UK taxpayers have reported more than 2.6 million communications from fraudsters pretending to be from HM Revenue and Customs (HMRC) in the past three financial years, according to official figures published last month. The data was revealed in a Freedom of Information (FOI) request submitted by think tank Parliament Street to HMRC. It showed that over the time period, taxpayers submitted 2,602,528 reports of phishing via email, phone and other methods, to the tax office. Last month, steps taken by HMRC to prevent fraudsters from copying the tax authority’s telephone number were revealed to have led to a 25 per cent drop in overall scam reports, and no new impersonations taking place via the channel.
For some taxpayers, the additional payment deadline for self assessment tax returns is fast-approaching, with this taking place on Wednesday July 31.
Gov.uk explains that this self assessment deadline applies to a person makes advance payments towards their bill, known as payments on account.
Tony Mills, Director of Online Tax Rebates, has shared some insight into how a person can reduce the risk of falling victim to tax refund scams.
He said: “Fraudsters are also now using variations on the same scams using SMS messaging, phone calls and WhatsApp.
“Each year these communications look more and more authentic.”
So, how can a person help to lower the likelihood of being subject to a scam?
“The best way to protect yourself from falling victim is to question every communication you get from a government organisation asking for your details,” Mr Mills said.
What’s more, questioning an electronic message which is said to be from HMRC could be important – as there could be a sign that the person who has got in contact is actually a fraudster.

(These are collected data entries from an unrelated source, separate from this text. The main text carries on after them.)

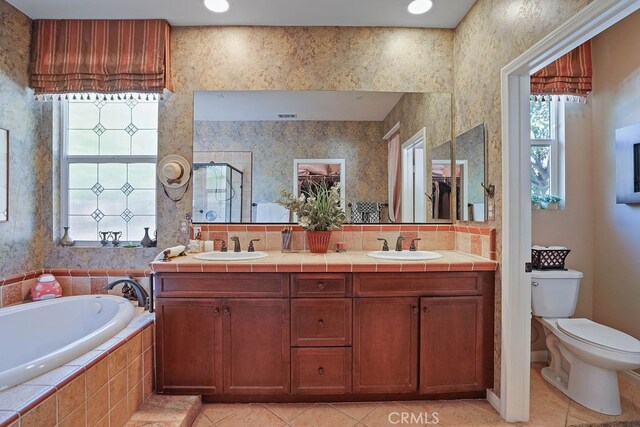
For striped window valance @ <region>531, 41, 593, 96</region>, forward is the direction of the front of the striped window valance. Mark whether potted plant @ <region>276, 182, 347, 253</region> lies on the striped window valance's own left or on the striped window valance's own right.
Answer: on the striped window valance's own right

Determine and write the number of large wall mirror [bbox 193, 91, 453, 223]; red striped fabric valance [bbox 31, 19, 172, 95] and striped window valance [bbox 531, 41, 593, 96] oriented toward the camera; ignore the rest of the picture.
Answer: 3

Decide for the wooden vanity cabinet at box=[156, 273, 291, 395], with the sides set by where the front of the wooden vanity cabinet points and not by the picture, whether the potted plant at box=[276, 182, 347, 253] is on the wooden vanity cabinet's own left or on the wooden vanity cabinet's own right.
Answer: on the wooden vanity cabinet's own left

The tax refund expert explained: “If you receive an electronic message (via email, social media or text) from HMRC you should be highly sceptical.
“Although there are many reasons you might be owed tax, such as for uniform allowance, marriage allowance or mileage allowance you will nearly always have to contact them to get it.
“On the rare occasion HMRC may contact you directly, they will send you a letter in the post.”
Another top tip is to do some research into any tax refund companies who may get in touch.
“Tax refund companies may also contact you by email about being owed a refund and these are usually legitimate, but you should do a google search on the website before entering a claim,” he said.
Other top tips include:
- Never ever provide bank details in the face of an unsolicited communication about tax
- Many scam emails are written overseas so it’s common for them to use clunky terms or type GDP instead of using a £ sign
- Always look at the full email address of the sender; a scam address is likely to be long, use numbers and symbols and not be a “.co.uk” address
- Never open a download or attachment – HMRC will never ask you to do this
- Fraudsters can also put the pressure on to make you act quickly and make split-second decisions, like threaten you with arrest warrants and legal action if you “supposedly” owe HMRC money. Never be pressurised to hand over sensitive information
- A spam filter can reduce the number of phishing emails reaching your inbox. These filters use algorithms to identify fraudulent emails and reject email with untrustworthy addresses
Old fashioned scams
While fraudsters have been spotted operating online, Mr Mills explained that that’s not to say that old-fashioned tactics haven’t been catching taxpayers out.
He warned: “Beware of people turning up at your place of work or home and asking you to fill out a paper form to check if you are due a refund.
“This is a popular scam where someone promises to collect your refund on your behalf but then disappears when it’s paid out.
“Only ever make a claim through a verifiable online tax refund service you’ve personally chosen to guarantee you’ll get your pay out.”